[Recorded data]
------------

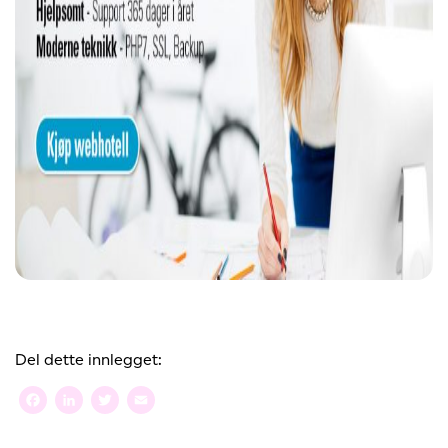
Del dette innlegget:
Facebook
LinkedIn
Twitter
Email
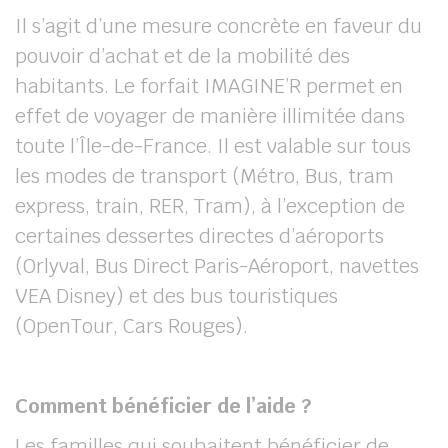
Il s’agit d’une mesure concrète en faveur du
pouvoir d’achat et de la mobilité des
habitants. Le forfait IMAGINE’R permet en
effet de voyager de manière illimitée dans
toute l’Île-de-France. Il est valable sur tous
les modes de transport (Métro, Bus, tram
express, train, RER, Tram), à l’exception de
certaines dessertes directes d’aéroports
(Orlyval, Bus Direct Paris-Aéroport, navettes
VEA Disney) et des bus touristiques
(OpenTour, Cars Rouges).
Comment bénéficier de l’aide ?
Les familles qui souhaitent bénéficier de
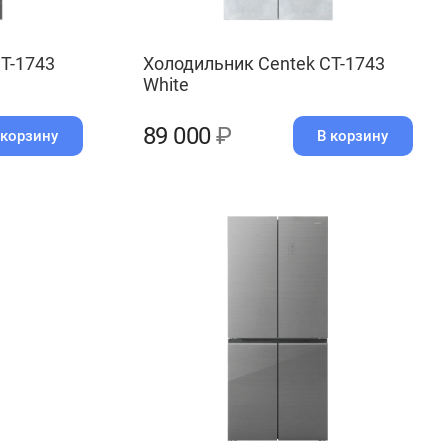
T-1743
Холодильник Centek CT-1743
White
89 000
₽
 корзину
В корзину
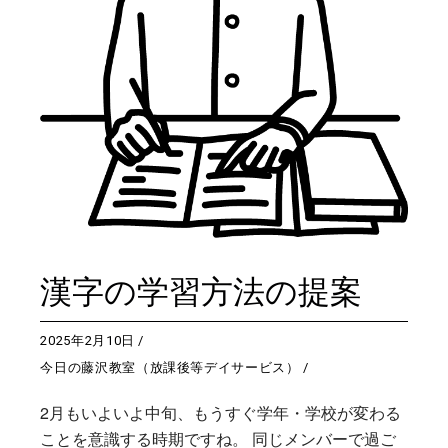
漢字の学習方法の提案
2025年2月10日
今日の藤沢教室（放課後等デイサービス）
2月もいよいよ中旬、もうすぐ学年・学校が変わる
ことを意識する時期ですね。 同じメンバーで過ご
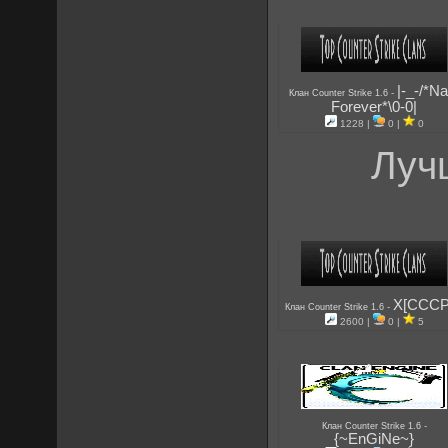
|-_-/*Na
-
Клан Counter Strike 1.6
Forever*\0-0|
1228 |
0 |
0
Луч
X[CCCP
-
Клан Counter Strike 1.6
2600 |
0 |
5
-
Клан Counter Strike 1.6
{~EnGiNe~}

------------

Please pull out each line in the records above that contains the word "bénéficier", and copy each line in full. Letter case counts.

Comment bénéficier de l’aide ?
Les familles qui souhaitent bénéficier de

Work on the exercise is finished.